O atraso na prestação de contas não caracteriza improbidade administrativa, desde que não exista intenção maliciosa na conduta do administrador público.
Com essa conclusão, a 1ª Turma do Superior Tribunal de Justiça absolveu o ex-prefeito de São José do Campestre (RN), Laércio José de Oliveira, da acusação de improbidade administrativa.
A ação foi ajuizada pelo fato de ele ter apresentado a prestação de contas de 2004 apenas em 2009, diretamente ao Tribunal de Contas da União, depois de iniciado procedimento de tomada de contas especial em 2007.
Nessa prestação, ficou demonstrado que o então prefeito fez uso irregular de verbas repassadas pelo Fundo Nacional de Desenvolvimento da Educação (FNDE).
Os valores deveriam ter sido usados para o Programa de Apoio à Educação de Jovens e Adultos (Peja), mas acabaram empregados em outras despesas correlatas à área de educação.
O Tribunal Regional Federal da 5ª Região concluiu que houve ato de improbidade administrativa pela omissão na prestação de contas, conforme a redação original do artigo 11 da Lei 8.429/1992.
Antes das alterações da nova Lei de Improbidade Administrativa (Lei 14.230/2021), a condenação dependia da existência do dolo, que poderia ser genérico ou específico. O recurso ao STJ contestou a presença do elemento doloso.
O caso gerou debate na 1ª Turma, diante da necessidade de manter a condenação pela aplicação da Súmula 7 do STJ (que impede reanálise de fatos e provas) ou devolvê-la ao TRF-5 para novo julgamento.
Sem dolo
A conclusão final foi a proposta pelo relator, ministro Paulo Sérgio Domingues. Ele entendeu que não há dúvidas quanto às condutas praticadas pelo réu, motivo pelo qual a corte poderia definir de pronto o destino da ação de improbidade.
E apontou que, sem o reconhecimento da má-fé do gestor público, o atraso na realização da prestação de contas e a não aplicação da totalidade das verbas repassadas não tipifica improbidade, mas ilegalidade a ser sanada em outras vias.
O ministro citou jurisprudência do STJ e do Supremo Tribunal Federal no sentido de que as vedações da LIA não alcançariam administradores agentes inaptos ou inexperientes sem a intenção de lesar o erário ou beneficiar interesses privados.

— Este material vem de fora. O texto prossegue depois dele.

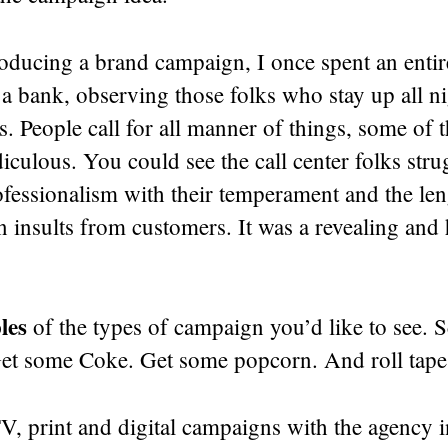
oducing a brand campaign, I once spent an entire
f a bank, observing those folks who stay up all n
s. People call for all manner of things, some of
iculous. You could see the call center folks stru
fessionalism with their temperament and the len
n insults from customers. It was a revealing an
les
of the types of campaign you’d like to see. S
Get some Coke. Get some popcorn. And roll tape
, print and digital campaigns with the agency i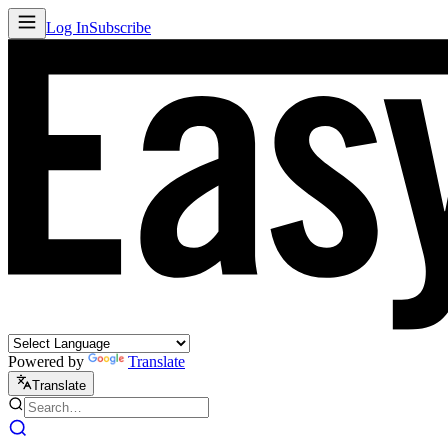
Log In
Subscribe
Powered by
Translate
Translate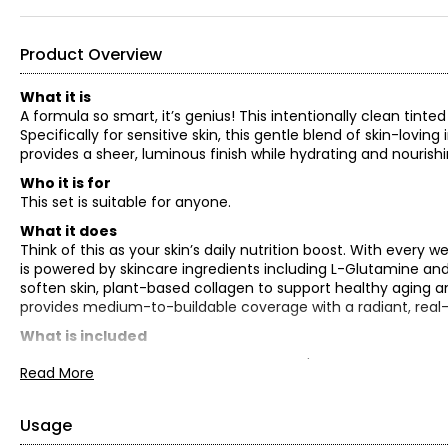
Product Overview
What it is
A formula so smart, it’s genius! This intentionally clean ti
Specifically for sensitive skin, this gentle blend of skin-lovi
provides a sheer, luminous finish while hydrating and nourishi
Who it is for
This set is suitable for anyone.
What it does
Think of this as your skin’s daily nutrition boost. With every w
is powered by skincare ingredients including L-Glutamine and
soften skin, plant-based collagen to support healthy aging an
provides medium-to-buildable coverage with a radiant, real-ski
What is included
Dollskin Tinted Moisturizer – valued at $44
Read More
Brush – valued at $38
TOTAL RETAIL VALUE: $82*
Usage
*As offered for sale separately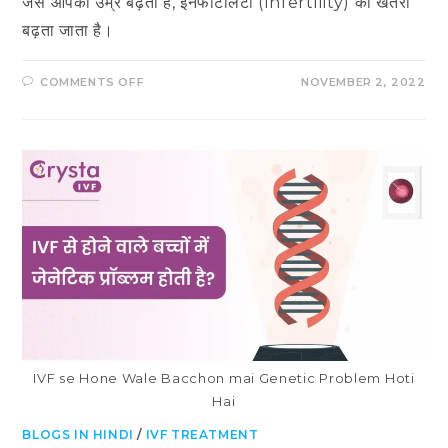
जैसे आपकी उम्र बढ़ती है, इनफर्टिलिटी (Infertility) का खतरा
बढ़ता जाता है।
ON
COMMENTS OFF
NOVEMBER 2, 2022
महिला
और
पुरुषों
में
इनफर्टिलिटी
के
लक्षण
IVF se Hone Wale Bacchon mai Genetic Problem Hoti
Hai
BLOGS IN HINDI
/
IVF TREATMENT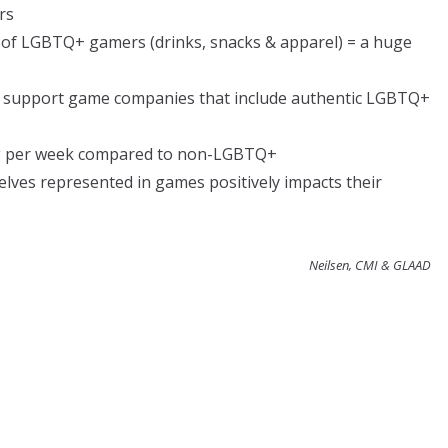
rs
of LGBTQ+ gamers (drinks, snacks & apparel) = a huge
o support game companies that include authentic LGBTQ+
 per week compared to non-LGBTQ+
ves represented in games positively impacts their
Neilsen, CMI & GLAAD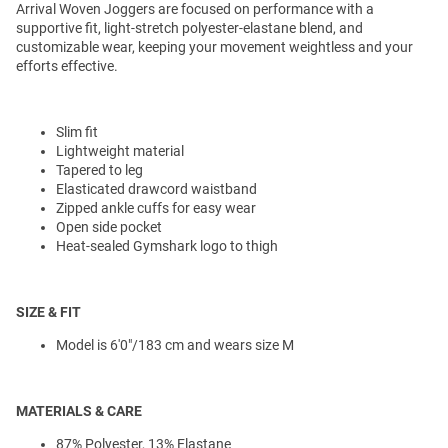
Arrival Woven Joggers are focused on performance with a
supportive fit, light-stretch polyester-elastane blend, and
customizable wear, keeping your movement weightless and your
efforts effective.
Slim fit
Lightweight material
Tapered to leg
Elasticated drawcord waistband
Zipped ankle cuffs for easy wear
Open side pocket
Heat-sealed Gymshark logo to thigh
SIZE & FIT
Model is 6'0"/183 cm and wears size M
MATERIALS & CARE
87% Polyester, 13% Elastane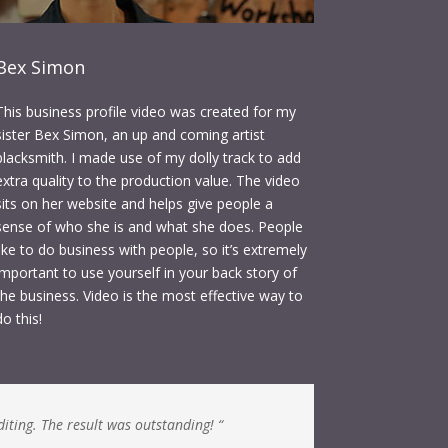
Bex Simon
This business profile video was created for my
sister Bex Simon, an up and coming artist
blacksmith. I made use of my dolly track to add
extra quality to the production value. The video
sits on her website and helps give people a
sense of who she is and what she does. People
like to do business with people, so it’s extremely
important to use yourself in your back story of
the business. Video is the most effective way to
do this!
diting. The result was outstanding! “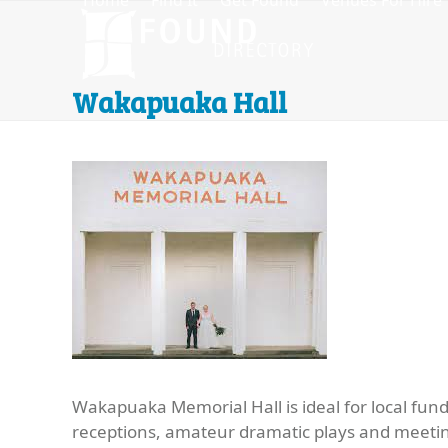
Home
Find It
Get Found
Venues For Hire
Skip
to
content
Wakapuaka Hall
Wakapuaka Memorial Hall is ideal for local fund
receptions, amateur dramatic plays and meeti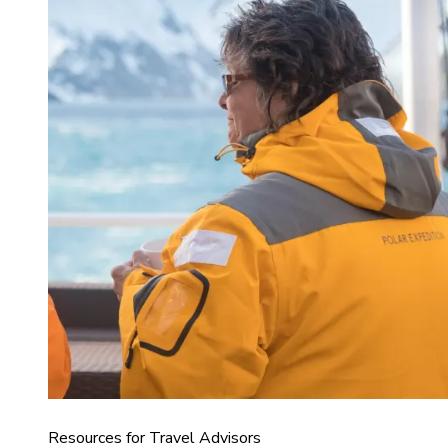
Resources for Travel Advisors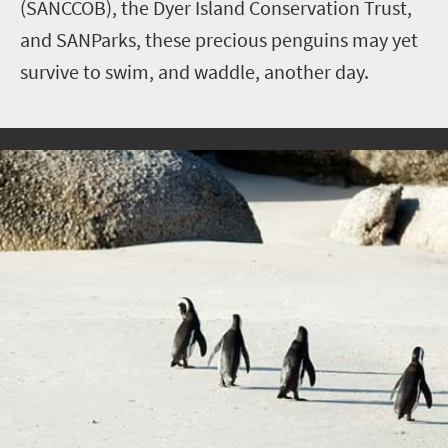
(SANCCOB), the Dyer Island Conservation Trust,
and SANParks, these precious penguins may yet
survive to swim, and waddle, another day.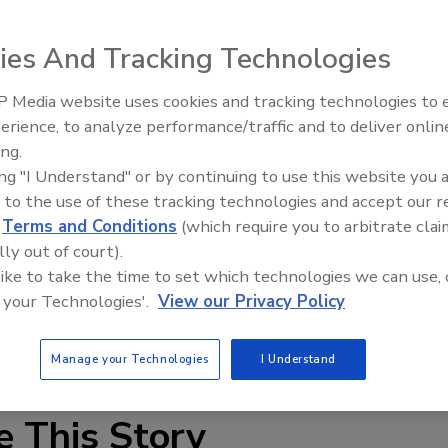
ies And Tracking Technologies
dent Distributors of America (SIDA) Incorporated, have
y their membership. The non-binding agreement in
 Media website uses cookies and tracking technologies to
Canadian Fires and Tariffs Impa
on and approval of the SIDA members.
Construction
erience, to analyze performance/traffic and to deliver onlin
ing.
s by the end of the 2nd quarter of 2016. If the finalized
ing "I Understand" or by continuing to use this website you 
tinue to operate under the NEMEON brand name and
 to the use of these tracking technologies and accept our 
MEON offices St. Paul, Minn. As a result, NEMEON expects
d
Terms and Conditions
(which require you to arbitrate clai
and portions of Canada and will include approximately 200
lly out of court).
locations. Further details will be forthcoming in the
 like to take the time to set which technologies we can use, 
 your Technologies'.
View our Privacy Policy
Manage your Technologies
I Understand
e This Story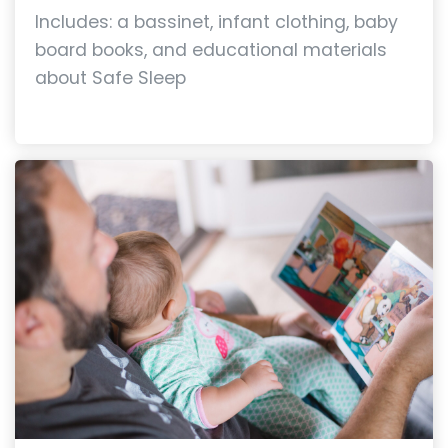
Includes: a bassinet, infant clothing, baby
board books, and educational materials
about Safe Sleep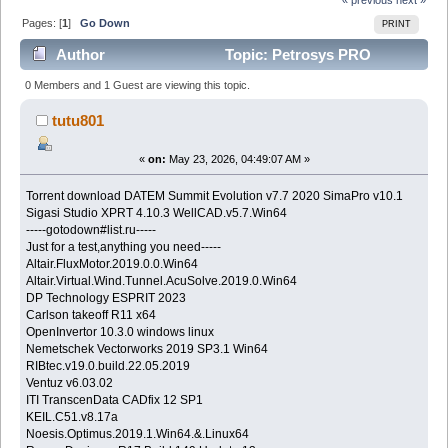
Pages: [
1
]
Go Down
PRINT
Author
Topic: Petrosys PRO
v2024.2 (Read 437 times)
0 Members and 1 Guest are viewing this topic.
tutu801
«
on:
May 23, 2026, 04:49:07 AM »
Torrent download DATEM Summit Evolution v7.7 2020 SimaPro v10.1
Sigasi Studio XPRT 4.10.3 WellCAD.v5.7.Win64
-----gotodown#list.ru-----
Just for a test,anything you need-----
Altair.FluxMotor.2019.0.0.Win64
Altair.Virtual.Wind.Tunnel.AcuSolve.2019.0.Win64
DP Technology ESPRIT 2023
Carlson takeoff R11 x64
OpenInvertor 10.3.0 windows linux
Nemetschek Vectorworks 2019 SP3.1 Win64
RIBtec.v19.0.build.22.05.2019
Ventuz v6.03.02
ITI TranscenData CADfix 12 SP1
KEIL.C51.v8.17a
Noesis.Optimus.2019.1.Win64.&.Linux64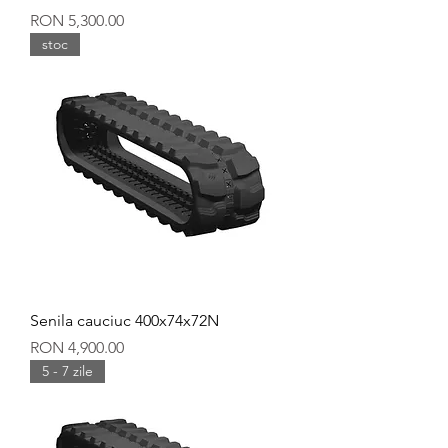
Price
RON 5,300.00
stoc
Senila cauciuc 400x74x72N
Price
RON 4,900.00
5 - 7 zile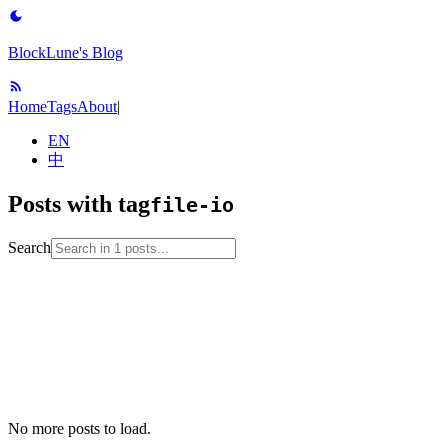
BlockLune's Blog
Home
Tags
About
|
EN
中
Posts with tag
file-io
Search
2023-01-12
No English version
c
file-io
programming-language
stdio
No more posts to load.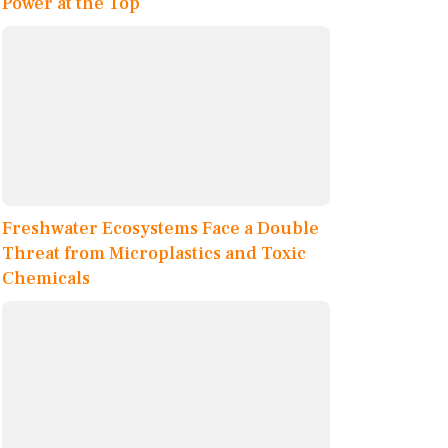
Power at the Top
Freshwater Ecosystems Face a Double
Threat from Microplastics and Toxic
Chemicals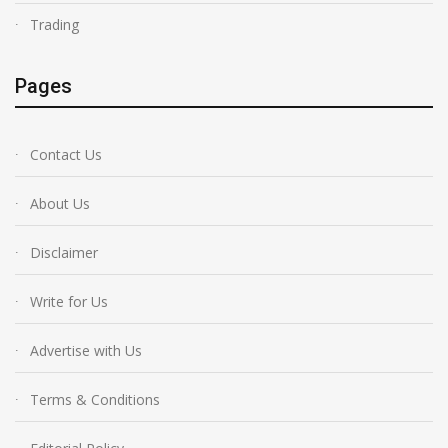
Trading
Pages
Contact Us
About Us
Disclaimer
Write for Us
Advertise with Us
Terms & Conditions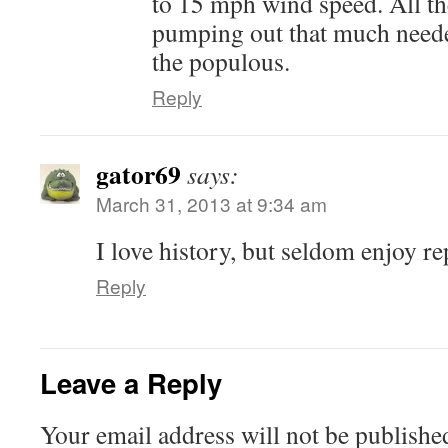
to 15 mph wind speed. All th
pumping out that much neede
the populous.
Reply
gator69
says:
March 31, 2013 at 9:34 am
I love history, but seldom enjoy rep
Reply
Leave a Reply
Your email address will not be publishe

“Inexistente, portanto, o reconhecimento da má-fé de Laércio José de Oliveira, tendo se limitado a atrasar a prestação de contas e a deixar de aplicar a totalidade das verbas nas despesas a que estavam destinadas, utilizando-as em outras despesas públicas, inclusive correlatas à educação”, concluiu.
A conclusão foi unânime, após debates, e reforçada em voto-vista do ministro Benedito Gonçalves.
“Uma vez que a continuidade típico-normativa da matéria prevê a necessidade do dolo específico de deixar de prestar contas, quando esteja obrigado a fazê-lo, dispondo das condições para isso, com o escopo de ocultar irregularidades; e considerando que o acórdão impugnado não reconheceu a má-fé , a ação deliberada e consciente, para caracterizar as sobreditas elementares, concluiu-se que não há se falar em ato ímprobo na hipótese dos autos, porquanto ausente suporte legal para a qualificação da conduta imputada na inicial como ímproba, o que impõe o reconhecimento da atipicidade da conduta”, disse.